Nobody in the family seems intimidated by life in Asyut, and they don’t consider themselves successful; Chen and Lin often say that their factory is just a low-level industry. But, whenever I visit, I can’t help thinking: Here in Egypt, home to eighty-five million people, where Western development workers and billions of dollars of foreign aid have poured in for decades, the first plastic-recycling center in the south is a thriving business that employs thirty people, reimburses others for reducing landfill waste, and earns a significant profit. So why was it established by two lingerie-fuelled Chinese migrants, one of them illiterate and the other with a fifth-grade education?
This is from Peter Hessler, “Learning to Speak Lingerie,” The New Yorker, August 10, 2015.
Often, when I hear people connected with the U.S. Department of Defense talking about the Chinese presence in Africa, their tone is ominous, as if they fear the Chinese taking over. There’s some of that, I’m sure. But the piece in the New Yorker quoted above gives another perspective: it’s on private, for-profit Chinese entrepreneurs in the retail lingerie segment. The entrepreneurs whom author Peter Hessler discusses are relatively “uneducated.” I put that term in quotation marks because it’s clear from the article that, although they lack formal education and some cannot even read or write, they are educated about things that matter most for their business.
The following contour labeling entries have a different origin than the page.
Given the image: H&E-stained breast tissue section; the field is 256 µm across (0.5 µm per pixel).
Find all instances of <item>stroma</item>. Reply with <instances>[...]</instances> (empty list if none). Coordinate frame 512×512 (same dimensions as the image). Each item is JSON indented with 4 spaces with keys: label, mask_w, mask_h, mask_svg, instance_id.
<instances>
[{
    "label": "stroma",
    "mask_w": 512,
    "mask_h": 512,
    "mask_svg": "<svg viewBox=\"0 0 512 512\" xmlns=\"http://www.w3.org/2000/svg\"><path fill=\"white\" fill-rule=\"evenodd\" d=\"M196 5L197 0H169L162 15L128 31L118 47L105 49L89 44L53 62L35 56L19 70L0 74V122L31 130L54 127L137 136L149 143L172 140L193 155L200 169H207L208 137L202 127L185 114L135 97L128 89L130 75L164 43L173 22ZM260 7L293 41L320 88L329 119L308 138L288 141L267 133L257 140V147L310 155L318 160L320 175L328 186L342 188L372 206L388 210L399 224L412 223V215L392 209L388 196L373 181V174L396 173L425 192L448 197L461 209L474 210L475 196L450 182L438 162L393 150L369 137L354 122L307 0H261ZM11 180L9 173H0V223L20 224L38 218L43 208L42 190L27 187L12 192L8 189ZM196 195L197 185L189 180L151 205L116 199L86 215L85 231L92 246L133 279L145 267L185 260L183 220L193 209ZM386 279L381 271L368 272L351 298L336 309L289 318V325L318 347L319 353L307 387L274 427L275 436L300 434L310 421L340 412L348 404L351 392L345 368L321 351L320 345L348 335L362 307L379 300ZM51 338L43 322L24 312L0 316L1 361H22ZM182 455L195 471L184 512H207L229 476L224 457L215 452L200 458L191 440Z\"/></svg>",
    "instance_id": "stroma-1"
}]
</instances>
The quote above is my favorite from the piece, but the whole article is well worth reading. Especially notable is the contrast between efficient use of resources by private-sector Chinese people and the bloated white-elephant projects of China’s government.
HT to Jeff Hummel.
READER COMMENTS
Scott Sumner
Aug 24 2015 at 10:15pm
Peter Hessler is probably the best Western reporter who writes on China. His three books on China are outstanding.
_NL
Aug 25 2015 at 9:51am
Hessler is really interesting to read. His article about the informal trash collection in Cairo has some really interesting economic insights.
It sounds similar to a Shikha Dalmia article on dalits and trash collection. Basically, informal systems among lower social groupings form binding unwritten contracts and business norms. Because the lower tier of society was historically ignored in India and Egypt, and I assume elsewhere, the norms have developed without state intervention but are considered very strong within the grouping. And in a sense, the people taking out the trash have leverage to exercise.
Hessler even goes through the different permutations of the Cairo trash industry, and how trash was previously used as cooking fuel and now is used for its recycling and salvage opportunities.